Board diversity and inclusion reporting obligations

The FCA's diversity and inclusion rules for listed companies, introduced through Policy Statement PS22/3 and now embedded in the Listing Rules (LR 9.8.6R and equivalent), require premium and standard listed issuers to report annually against diversity targets and to disclose the composition of their boards and executive management committees. The targets — that 40% of board members should be women, that at least one of the senior board positions (Chair, CEO, CFO, or SID) should be held by a woman, and that at least one board member should be from a non-white ethnic minority background — are expressed as aspirational targets rather than mandatory quotas, but compliance on a 'comply or explain' basis means that firms must disclose their current position and, where they fall short, explain why and what they are doing to address it.

The data collection obligations under these rules are more technically demanding than the disclosure obligations themselves. Firms must collect and report diversity data for board and executive committee members, and must do so in a way that is consistent with the data protection requirements under UK GDPR. The FCA permits the use of numerical data without identifying individuals, and permits firms to disclose where data collection was incomplete due to non-response, but expects firms to make genuine efforts to collect the information. A reported non-response rate above 20% for any category is likely to attract scrutiny.

The FCA has separate diversity and inclusion expectations for regulated firms under SYSC, particularly for firms subject to PRA oversight (through SS5/16 on board diversity) and for FCA-regulated firms under SYSC 4.3A. These rules require diversity to be considered in succession planning and board appointments, but do not impose the same prescriptive reporting requirements as the listing rules. The FCA's broader D&I consultation (CP23/20) proposed extending mandatory diversity and inclusion policy and reporting requirements to a much wider range of regulated firms — including requirements to collect and report workforce diversity data across all roles, not just boards. Following extensive industry feedback, the FCA confirmed in 2024 that it would not proceed with the full set of proposals in CP23/20 as originally drafted, but signalled ongoing supervisory interest in D&I as a governance and culture indicator.

For firms not within the listed company reporting regime, board diversity remains relevant as an indicator of good governance and as a factor the FCA and PRA consider in assessing fitness and propriety of governing bodies.
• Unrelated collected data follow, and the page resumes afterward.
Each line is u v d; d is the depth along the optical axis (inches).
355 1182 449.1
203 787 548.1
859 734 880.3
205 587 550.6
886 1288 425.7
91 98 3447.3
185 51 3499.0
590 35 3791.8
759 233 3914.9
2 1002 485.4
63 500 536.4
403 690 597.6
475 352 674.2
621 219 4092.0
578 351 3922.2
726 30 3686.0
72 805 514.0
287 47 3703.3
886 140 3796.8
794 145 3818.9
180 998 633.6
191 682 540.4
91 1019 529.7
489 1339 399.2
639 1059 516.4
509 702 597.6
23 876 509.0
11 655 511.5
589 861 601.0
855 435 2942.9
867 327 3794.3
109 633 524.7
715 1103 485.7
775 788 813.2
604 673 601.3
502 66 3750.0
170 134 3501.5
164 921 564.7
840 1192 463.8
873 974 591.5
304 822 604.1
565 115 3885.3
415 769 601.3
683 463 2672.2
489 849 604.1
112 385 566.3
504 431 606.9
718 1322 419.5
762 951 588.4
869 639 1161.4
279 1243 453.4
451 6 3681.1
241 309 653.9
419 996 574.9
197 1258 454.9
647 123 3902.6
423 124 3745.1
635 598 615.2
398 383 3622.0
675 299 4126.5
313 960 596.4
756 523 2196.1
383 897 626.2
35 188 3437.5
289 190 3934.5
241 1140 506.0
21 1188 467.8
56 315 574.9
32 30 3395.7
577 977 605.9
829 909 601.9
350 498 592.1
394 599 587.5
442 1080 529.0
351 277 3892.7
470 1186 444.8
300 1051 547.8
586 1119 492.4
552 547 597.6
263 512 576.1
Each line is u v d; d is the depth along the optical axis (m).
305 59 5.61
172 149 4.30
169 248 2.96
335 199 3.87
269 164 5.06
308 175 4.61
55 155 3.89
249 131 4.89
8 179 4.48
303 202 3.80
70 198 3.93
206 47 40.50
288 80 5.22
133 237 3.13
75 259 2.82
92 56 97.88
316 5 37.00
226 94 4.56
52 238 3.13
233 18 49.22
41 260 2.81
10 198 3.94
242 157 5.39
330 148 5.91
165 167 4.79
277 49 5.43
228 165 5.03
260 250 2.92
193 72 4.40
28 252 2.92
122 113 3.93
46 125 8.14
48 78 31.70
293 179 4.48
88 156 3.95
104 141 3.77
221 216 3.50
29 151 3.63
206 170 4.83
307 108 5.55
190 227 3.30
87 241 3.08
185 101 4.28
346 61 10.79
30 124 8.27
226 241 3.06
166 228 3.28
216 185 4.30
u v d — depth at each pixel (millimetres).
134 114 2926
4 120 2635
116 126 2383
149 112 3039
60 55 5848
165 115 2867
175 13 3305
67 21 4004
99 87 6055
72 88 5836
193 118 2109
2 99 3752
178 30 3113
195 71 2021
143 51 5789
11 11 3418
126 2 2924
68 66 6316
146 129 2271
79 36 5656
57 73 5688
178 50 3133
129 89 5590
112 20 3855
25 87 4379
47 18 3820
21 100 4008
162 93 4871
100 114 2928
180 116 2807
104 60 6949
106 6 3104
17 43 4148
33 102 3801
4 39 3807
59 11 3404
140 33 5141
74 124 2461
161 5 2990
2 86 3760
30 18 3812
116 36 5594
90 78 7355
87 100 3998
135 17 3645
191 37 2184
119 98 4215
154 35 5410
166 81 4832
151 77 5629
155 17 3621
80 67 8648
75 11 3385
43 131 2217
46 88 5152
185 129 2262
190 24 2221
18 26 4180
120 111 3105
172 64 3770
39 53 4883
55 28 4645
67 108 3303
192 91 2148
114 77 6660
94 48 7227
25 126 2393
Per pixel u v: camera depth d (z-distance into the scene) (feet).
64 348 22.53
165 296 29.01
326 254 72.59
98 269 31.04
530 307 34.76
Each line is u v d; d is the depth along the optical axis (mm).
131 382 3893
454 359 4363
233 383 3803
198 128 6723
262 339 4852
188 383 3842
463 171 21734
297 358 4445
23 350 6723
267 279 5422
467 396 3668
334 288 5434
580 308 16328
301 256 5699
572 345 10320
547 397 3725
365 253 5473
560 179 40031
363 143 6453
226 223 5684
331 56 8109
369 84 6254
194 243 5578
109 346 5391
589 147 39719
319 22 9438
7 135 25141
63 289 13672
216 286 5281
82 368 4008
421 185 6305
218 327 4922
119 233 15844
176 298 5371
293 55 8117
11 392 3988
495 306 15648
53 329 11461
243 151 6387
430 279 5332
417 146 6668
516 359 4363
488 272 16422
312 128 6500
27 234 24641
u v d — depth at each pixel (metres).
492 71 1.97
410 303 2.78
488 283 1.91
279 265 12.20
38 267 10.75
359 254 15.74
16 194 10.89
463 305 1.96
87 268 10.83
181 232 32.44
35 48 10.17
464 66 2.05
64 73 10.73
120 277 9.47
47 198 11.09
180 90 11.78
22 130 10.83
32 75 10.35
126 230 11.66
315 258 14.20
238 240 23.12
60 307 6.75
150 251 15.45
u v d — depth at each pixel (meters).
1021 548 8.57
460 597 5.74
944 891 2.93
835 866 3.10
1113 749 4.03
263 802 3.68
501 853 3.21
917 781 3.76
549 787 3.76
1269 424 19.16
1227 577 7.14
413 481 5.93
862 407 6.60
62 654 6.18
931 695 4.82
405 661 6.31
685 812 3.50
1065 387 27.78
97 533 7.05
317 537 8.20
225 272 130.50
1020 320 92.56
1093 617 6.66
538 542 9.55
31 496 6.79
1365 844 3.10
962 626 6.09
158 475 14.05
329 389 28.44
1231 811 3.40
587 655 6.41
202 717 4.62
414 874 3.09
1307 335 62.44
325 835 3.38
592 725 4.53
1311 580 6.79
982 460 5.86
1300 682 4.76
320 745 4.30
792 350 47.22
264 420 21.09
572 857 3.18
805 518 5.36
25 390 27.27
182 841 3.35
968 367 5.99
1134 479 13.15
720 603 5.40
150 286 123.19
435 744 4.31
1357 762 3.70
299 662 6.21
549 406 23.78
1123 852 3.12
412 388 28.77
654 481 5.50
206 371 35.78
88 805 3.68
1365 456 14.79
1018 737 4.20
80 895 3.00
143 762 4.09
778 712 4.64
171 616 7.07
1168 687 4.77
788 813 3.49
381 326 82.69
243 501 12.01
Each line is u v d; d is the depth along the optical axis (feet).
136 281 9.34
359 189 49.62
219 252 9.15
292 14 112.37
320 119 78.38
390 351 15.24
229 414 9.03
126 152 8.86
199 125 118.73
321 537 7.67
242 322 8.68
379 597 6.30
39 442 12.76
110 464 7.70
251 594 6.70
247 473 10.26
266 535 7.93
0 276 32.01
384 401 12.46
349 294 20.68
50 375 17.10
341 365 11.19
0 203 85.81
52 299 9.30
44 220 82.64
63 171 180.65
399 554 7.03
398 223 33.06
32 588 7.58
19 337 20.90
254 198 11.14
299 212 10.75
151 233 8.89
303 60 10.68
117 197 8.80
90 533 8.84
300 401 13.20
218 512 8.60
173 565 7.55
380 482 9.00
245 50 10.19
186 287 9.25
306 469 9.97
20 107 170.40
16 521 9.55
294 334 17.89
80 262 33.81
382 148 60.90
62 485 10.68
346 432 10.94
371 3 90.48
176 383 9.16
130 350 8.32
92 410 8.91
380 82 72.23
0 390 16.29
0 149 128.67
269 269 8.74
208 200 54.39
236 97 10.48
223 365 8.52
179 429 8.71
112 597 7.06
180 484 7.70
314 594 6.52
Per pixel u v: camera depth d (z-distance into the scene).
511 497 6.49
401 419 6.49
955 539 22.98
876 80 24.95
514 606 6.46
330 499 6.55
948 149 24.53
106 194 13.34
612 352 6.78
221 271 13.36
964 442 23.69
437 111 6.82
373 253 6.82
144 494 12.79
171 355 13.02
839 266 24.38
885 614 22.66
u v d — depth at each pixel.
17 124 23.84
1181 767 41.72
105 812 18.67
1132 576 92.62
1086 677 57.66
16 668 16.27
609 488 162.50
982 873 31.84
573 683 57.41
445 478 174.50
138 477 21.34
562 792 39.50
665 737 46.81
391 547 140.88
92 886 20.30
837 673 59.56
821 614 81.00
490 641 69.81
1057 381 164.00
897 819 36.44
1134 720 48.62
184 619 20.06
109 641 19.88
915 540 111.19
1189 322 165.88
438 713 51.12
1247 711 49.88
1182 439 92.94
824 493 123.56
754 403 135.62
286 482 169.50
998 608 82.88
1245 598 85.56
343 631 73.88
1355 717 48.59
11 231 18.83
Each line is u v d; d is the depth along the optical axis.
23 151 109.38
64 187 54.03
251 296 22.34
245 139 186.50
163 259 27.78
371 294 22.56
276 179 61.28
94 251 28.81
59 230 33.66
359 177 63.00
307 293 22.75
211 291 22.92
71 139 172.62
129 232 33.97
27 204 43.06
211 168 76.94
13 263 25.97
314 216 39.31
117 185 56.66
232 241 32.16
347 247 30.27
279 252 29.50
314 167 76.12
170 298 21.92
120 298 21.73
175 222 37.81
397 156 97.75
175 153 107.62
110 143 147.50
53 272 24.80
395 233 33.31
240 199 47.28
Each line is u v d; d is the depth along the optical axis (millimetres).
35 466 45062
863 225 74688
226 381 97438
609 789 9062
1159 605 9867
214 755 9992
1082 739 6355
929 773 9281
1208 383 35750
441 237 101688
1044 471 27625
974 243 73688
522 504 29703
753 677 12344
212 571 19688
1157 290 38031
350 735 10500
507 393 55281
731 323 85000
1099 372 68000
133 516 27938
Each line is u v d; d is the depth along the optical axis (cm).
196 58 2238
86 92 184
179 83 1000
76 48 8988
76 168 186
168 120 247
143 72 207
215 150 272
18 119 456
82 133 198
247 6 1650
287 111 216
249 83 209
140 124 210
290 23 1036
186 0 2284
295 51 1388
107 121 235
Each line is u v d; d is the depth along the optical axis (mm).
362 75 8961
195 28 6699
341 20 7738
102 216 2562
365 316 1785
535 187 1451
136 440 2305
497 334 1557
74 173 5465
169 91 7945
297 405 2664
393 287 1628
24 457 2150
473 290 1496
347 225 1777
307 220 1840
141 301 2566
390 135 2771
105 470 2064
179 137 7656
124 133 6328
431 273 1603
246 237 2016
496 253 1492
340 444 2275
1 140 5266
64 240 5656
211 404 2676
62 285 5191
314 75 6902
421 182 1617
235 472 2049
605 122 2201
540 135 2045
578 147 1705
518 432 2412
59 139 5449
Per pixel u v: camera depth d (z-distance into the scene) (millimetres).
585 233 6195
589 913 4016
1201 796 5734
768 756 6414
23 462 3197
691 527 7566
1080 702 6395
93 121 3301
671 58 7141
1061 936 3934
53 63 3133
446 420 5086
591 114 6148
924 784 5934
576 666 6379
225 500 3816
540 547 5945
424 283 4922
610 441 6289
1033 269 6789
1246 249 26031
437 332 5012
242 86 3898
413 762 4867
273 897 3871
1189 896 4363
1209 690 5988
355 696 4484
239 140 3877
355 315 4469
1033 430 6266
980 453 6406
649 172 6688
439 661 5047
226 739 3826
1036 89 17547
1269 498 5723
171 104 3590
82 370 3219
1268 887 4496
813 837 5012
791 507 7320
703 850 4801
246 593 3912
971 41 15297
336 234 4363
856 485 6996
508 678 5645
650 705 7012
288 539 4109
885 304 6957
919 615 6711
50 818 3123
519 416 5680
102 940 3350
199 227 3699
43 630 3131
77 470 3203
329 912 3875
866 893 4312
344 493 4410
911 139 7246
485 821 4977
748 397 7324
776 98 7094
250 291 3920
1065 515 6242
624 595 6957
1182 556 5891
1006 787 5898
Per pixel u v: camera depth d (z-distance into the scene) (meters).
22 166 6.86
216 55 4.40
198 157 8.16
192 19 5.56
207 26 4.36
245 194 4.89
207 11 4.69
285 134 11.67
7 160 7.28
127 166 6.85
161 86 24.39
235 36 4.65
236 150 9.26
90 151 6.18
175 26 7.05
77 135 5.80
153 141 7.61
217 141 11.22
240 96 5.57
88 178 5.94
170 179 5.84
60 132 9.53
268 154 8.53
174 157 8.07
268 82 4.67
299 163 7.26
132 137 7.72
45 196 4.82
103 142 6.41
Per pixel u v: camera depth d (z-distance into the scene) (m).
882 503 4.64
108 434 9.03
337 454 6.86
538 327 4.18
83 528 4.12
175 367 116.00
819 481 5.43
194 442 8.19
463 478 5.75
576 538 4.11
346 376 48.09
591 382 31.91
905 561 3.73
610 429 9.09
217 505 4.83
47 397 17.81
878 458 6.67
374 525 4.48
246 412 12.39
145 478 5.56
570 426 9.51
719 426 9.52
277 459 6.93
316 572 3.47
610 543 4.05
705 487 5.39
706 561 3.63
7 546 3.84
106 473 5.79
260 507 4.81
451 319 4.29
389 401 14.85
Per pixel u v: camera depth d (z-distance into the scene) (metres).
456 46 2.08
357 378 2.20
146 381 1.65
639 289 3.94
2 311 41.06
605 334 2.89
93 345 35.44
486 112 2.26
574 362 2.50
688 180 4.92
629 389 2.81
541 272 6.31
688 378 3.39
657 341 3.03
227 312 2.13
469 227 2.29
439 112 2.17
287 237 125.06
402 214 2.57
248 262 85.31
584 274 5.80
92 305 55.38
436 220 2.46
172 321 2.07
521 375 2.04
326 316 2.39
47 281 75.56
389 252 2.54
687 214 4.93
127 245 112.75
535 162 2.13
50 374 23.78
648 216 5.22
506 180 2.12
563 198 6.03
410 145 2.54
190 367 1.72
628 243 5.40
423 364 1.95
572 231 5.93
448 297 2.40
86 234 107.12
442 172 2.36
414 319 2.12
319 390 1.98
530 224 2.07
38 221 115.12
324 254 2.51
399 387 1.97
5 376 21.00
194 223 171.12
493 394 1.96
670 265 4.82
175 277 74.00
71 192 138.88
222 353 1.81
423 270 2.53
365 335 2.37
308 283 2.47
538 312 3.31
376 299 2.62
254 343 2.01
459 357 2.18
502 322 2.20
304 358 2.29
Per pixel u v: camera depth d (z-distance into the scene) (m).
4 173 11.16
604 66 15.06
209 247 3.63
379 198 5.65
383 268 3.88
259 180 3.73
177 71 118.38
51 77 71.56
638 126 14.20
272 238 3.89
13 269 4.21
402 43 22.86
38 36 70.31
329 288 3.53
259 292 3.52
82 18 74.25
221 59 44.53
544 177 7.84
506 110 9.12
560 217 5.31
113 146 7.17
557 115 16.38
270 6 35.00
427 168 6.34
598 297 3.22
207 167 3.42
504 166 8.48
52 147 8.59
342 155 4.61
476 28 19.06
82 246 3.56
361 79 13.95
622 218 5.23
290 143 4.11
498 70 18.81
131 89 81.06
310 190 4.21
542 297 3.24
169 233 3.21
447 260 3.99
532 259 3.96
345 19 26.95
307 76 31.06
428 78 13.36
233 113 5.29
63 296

Both regulators have stated that they expect boards to demonstrate genuine cognitive diversity — meaning diversity of perspective and experience, not merely demographic representation — and that nominations committees should be able to explain their approach to inclusive recruitment.

Practical steps for compliance

Listed firms should review their annual report disclosures against the specific data tables required by the Listing Rules, ensure their data collection process is documented and legally compliant, and consider whether their current board composition trajectory requires an updated succession plan. Regulated but unlisted firms should review their SYSC 4.3A governance documentation to ensure diversity considerations are embedded in board appointment and review processes.